Bugsy2 · 06/07/2005 12:44

lol, Edam. Suppose he was in lots of ways. Tragedy is that now they are older and more fun, he really misses the children. They spend every 2nd weekend with him and he seems to do the 2 day stint very successfully - packs it full of outings etc. Just can't cope with them full-time.
Good luck with your own situation. Sounds like you have a fair bit on your plate at the moment.

bootsmonkey · 06/07/2005 14:46

Gizmo & Edam - I do hope that you come to a solution that works for both you & your DHs.

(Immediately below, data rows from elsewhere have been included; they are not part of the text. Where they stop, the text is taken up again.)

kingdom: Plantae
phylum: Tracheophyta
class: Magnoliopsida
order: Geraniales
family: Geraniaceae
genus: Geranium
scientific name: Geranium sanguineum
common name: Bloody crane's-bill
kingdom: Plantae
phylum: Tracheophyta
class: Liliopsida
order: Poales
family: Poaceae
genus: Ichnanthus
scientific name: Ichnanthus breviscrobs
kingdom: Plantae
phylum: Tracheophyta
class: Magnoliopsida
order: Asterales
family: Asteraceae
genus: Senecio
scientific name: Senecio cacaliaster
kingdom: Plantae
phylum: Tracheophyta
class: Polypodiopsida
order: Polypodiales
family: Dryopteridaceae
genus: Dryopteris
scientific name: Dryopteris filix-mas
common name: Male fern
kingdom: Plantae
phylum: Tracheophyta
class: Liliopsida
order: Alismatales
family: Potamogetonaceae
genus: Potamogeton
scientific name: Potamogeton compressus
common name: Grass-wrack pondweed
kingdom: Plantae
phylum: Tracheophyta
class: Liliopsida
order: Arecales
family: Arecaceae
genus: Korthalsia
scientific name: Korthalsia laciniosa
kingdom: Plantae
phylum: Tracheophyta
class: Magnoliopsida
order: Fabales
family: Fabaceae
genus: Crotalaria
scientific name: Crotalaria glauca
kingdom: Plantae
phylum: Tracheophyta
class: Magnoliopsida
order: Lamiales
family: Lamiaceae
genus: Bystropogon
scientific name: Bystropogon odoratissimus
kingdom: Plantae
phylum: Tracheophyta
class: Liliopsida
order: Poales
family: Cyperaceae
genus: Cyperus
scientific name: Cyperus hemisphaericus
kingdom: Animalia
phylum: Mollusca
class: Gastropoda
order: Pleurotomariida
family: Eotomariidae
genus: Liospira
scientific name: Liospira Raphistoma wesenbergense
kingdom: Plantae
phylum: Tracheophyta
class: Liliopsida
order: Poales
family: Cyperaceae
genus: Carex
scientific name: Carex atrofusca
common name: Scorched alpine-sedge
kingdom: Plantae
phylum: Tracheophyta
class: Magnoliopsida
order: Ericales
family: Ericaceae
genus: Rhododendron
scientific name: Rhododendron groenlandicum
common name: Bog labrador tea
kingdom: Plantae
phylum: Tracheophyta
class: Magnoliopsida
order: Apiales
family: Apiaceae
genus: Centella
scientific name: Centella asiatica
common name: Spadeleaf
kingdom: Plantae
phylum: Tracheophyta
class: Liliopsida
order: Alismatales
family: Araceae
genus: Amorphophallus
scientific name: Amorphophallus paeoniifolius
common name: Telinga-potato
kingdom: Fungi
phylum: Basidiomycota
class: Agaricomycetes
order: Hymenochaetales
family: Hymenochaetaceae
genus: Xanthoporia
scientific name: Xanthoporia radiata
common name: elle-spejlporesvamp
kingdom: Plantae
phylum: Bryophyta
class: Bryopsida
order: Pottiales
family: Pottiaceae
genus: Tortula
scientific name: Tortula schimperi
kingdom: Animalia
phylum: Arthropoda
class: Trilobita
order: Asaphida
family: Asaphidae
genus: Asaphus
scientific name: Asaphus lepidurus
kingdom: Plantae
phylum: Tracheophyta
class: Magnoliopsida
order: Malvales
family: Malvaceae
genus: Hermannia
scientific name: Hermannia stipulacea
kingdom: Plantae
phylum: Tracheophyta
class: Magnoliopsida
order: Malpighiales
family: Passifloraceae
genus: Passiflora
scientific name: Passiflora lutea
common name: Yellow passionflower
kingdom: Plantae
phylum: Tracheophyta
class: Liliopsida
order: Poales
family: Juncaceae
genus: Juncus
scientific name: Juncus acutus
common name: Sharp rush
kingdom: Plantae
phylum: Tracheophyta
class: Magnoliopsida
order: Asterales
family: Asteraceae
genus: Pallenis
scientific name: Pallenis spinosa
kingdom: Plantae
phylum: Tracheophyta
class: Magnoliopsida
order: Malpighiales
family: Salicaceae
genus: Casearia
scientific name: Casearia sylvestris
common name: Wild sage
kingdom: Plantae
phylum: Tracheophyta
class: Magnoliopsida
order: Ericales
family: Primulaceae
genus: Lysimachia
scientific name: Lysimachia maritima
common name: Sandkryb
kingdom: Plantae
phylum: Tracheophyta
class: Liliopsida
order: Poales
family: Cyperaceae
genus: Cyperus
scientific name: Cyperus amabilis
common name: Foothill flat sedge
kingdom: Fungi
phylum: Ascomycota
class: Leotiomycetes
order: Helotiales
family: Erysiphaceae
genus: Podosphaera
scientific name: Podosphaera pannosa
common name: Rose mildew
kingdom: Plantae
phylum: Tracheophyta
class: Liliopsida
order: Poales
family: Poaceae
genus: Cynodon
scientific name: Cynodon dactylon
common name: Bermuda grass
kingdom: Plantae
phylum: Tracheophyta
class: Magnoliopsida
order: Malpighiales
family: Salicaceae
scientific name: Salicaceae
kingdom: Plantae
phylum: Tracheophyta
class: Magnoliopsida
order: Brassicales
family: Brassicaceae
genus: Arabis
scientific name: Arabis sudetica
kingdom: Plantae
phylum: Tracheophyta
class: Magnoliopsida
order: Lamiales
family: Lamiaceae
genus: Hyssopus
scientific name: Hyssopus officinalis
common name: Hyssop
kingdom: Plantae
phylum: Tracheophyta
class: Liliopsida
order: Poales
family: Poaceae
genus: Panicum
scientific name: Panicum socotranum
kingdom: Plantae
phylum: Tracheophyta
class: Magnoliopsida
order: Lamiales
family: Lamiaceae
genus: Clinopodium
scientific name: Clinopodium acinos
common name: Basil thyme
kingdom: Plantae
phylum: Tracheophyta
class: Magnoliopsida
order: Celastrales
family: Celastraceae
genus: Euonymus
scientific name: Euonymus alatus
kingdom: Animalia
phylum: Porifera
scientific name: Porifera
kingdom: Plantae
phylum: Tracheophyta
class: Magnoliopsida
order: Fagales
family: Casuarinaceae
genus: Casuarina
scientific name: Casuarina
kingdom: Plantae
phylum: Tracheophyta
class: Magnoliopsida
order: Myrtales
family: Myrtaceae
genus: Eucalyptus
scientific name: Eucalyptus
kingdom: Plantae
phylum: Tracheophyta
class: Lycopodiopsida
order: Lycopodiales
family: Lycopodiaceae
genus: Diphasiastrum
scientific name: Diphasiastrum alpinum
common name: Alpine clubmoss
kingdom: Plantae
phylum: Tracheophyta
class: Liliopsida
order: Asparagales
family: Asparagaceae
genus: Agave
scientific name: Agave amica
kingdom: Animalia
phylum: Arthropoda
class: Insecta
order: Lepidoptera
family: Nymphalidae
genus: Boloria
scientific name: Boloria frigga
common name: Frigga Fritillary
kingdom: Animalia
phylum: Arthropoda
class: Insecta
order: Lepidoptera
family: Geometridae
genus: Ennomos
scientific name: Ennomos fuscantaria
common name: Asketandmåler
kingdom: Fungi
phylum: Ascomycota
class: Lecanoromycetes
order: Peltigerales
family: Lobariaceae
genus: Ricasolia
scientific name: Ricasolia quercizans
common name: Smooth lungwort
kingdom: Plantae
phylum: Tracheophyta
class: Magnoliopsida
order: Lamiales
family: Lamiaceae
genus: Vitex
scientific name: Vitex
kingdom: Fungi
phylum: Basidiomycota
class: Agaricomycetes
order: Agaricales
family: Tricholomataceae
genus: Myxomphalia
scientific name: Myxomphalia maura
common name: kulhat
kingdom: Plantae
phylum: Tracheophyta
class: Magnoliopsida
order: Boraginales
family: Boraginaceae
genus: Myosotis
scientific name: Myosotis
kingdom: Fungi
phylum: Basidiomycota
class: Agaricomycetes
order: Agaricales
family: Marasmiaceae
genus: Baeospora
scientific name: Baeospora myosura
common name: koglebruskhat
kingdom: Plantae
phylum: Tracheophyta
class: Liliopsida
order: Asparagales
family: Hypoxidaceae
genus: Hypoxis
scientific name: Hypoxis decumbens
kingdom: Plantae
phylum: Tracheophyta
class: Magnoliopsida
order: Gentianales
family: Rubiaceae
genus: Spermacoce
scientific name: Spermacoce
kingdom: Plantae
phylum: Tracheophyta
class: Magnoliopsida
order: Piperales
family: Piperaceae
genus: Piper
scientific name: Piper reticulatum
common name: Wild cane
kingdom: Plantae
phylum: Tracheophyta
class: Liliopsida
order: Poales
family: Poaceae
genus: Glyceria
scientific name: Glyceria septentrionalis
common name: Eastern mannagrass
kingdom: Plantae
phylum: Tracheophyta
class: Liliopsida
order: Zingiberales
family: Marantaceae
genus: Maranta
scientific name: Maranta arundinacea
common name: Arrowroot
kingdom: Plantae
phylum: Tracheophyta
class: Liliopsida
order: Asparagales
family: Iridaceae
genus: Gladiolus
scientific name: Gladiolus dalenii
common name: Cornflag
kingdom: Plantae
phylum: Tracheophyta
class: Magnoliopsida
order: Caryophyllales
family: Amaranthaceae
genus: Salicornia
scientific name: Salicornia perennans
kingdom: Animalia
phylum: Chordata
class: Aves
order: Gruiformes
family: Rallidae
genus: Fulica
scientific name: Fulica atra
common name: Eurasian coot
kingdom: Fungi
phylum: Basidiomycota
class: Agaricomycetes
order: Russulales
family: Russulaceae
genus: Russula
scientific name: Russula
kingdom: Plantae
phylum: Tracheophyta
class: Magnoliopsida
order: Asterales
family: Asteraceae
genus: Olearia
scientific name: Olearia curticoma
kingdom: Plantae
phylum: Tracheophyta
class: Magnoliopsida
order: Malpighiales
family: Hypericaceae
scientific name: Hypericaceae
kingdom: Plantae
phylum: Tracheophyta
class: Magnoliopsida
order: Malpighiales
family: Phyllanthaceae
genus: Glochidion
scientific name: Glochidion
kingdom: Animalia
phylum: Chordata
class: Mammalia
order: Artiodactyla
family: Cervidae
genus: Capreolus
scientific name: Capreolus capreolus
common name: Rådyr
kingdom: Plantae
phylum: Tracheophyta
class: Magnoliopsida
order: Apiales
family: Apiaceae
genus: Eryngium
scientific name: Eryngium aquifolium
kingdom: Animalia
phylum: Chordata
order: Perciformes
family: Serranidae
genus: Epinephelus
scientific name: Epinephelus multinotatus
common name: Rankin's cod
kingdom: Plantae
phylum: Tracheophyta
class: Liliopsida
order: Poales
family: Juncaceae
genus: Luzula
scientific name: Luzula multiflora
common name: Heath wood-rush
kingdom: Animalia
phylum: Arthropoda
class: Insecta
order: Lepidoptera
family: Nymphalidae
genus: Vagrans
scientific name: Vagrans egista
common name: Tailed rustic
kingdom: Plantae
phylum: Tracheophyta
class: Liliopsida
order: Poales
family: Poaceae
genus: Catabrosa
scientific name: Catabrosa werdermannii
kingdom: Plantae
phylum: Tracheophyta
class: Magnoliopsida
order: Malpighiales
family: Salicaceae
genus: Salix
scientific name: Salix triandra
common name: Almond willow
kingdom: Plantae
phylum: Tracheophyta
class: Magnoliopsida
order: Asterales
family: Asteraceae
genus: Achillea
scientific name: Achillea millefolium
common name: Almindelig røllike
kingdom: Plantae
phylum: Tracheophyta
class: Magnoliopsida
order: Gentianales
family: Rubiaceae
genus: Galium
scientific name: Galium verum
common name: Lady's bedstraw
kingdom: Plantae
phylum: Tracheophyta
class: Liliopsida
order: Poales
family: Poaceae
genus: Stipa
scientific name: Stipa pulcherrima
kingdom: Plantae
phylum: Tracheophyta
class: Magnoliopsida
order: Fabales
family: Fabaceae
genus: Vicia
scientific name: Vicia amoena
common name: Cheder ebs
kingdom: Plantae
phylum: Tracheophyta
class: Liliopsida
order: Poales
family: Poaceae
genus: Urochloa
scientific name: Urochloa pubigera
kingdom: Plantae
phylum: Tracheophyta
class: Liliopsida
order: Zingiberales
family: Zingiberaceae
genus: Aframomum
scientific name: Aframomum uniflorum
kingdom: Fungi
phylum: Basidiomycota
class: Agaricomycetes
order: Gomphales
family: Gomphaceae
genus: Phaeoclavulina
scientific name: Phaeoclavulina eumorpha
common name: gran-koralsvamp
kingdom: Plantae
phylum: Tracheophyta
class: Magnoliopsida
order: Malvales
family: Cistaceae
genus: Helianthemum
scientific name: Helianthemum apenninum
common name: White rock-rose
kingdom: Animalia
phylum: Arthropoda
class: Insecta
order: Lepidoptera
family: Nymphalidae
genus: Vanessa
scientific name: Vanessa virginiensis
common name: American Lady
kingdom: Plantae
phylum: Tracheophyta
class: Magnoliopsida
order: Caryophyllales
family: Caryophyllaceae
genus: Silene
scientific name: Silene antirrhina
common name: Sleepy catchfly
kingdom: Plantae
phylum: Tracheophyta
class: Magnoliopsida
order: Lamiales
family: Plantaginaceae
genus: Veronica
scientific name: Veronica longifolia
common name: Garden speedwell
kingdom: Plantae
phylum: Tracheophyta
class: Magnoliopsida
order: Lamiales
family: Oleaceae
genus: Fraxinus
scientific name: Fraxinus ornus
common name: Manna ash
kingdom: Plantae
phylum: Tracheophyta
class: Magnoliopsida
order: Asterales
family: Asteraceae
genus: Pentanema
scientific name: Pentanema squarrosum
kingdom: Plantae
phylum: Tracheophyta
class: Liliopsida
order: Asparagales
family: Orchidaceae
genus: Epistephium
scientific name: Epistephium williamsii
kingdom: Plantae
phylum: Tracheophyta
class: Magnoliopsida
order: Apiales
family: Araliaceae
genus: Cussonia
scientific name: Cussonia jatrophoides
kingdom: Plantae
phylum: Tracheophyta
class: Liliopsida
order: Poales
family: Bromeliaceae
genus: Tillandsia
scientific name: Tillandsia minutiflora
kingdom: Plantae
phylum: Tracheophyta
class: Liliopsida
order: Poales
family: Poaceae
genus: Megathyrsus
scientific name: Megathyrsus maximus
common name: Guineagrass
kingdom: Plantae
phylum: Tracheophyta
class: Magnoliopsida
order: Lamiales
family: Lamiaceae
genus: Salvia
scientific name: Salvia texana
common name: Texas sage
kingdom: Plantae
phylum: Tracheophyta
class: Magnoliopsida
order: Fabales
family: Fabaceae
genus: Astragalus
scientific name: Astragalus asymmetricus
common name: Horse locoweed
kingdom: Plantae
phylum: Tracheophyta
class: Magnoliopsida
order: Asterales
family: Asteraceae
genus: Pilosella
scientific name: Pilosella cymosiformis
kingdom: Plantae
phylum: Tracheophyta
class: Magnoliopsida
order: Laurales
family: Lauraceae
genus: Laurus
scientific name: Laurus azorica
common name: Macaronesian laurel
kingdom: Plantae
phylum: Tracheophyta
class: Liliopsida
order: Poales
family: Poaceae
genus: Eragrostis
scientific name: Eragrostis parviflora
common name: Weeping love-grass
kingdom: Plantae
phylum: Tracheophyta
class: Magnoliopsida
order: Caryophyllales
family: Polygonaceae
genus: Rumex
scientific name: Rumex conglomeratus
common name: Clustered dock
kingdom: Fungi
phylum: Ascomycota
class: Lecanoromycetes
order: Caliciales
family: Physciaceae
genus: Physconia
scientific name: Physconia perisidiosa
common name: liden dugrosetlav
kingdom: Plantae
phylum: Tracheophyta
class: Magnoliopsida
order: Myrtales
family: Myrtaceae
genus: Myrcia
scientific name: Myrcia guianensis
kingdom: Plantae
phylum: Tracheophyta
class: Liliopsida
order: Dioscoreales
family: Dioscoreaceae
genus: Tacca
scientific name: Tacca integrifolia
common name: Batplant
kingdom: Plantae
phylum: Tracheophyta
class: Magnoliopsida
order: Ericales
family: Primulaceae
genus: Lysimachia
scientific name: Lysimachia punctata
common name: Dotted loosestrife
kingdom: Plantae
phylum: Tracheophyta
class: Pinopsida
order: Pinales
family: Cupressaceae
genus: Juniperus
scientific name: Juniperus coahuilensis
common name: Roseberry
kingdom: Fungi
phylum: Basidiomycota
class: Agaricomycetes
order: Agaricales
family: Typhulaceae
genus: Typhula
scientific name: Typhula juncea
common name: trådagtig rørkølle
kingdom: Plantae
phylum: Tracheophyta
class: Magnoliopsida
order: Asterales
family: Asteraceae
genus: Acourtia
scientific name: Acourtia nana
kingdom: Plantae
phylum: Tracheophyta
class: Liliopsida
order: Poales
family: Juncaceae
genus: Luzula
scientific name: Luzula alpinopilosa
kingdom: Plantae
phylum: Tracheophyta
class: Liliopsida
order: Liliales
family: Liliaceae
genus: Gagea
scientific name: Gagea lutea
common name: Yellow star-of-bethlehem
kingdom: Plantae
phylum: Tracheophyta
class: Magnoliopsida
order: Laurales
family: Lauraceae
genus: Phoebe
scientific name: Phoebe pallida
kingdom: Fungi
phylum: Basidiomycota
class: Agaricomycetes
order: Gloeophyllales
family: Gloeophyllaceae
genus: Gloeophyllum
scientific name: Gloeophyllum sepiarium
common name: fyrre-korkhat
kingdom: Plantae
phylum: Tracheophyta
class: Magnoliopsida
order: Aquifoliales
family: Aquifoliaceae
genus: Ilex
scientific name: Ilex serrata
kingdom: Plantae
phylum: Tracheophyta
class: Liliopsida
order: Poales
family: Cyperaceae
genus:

My hormones have now settled down and I have swung the other way for the minute (until next month). I think I am in love with the idea of being pregnant and giving birth again, not necessarily with having another child. I think the huge hormonal pull every month completely overrides any rational thought in my body, as now I am back to 'normal' I can see all the benefits of staying exactly as we are at present. I feel sad that I may never again experience bringing a new life into the world, but I don't think that ever stops really, no matter how many you have. DD is now 3yo and still dosn't sleep through every night, and boy do the broken nights still get to me. The thought of going back to the first 18months of REALLY broken sleep - well, I just don't think I could do it again.

I also don't think I have the patience and tolerance to cope with a baby and a pre-schooler. I am really having to work hard on that one, plus I have developed the most incredible PMT out of nowhere in the last 6 months - where does that come from??? Never had it before. All of which make rational discussions with DH tricky to say the least. So, ho hum, ramble, ramble, I guess I am just trying to say good luck with your decisions. I really hope you all make the best ones for you and your families. I myself may not find out if I have made the right choice until it is too late to do anything about it! But I shall just have to live with that.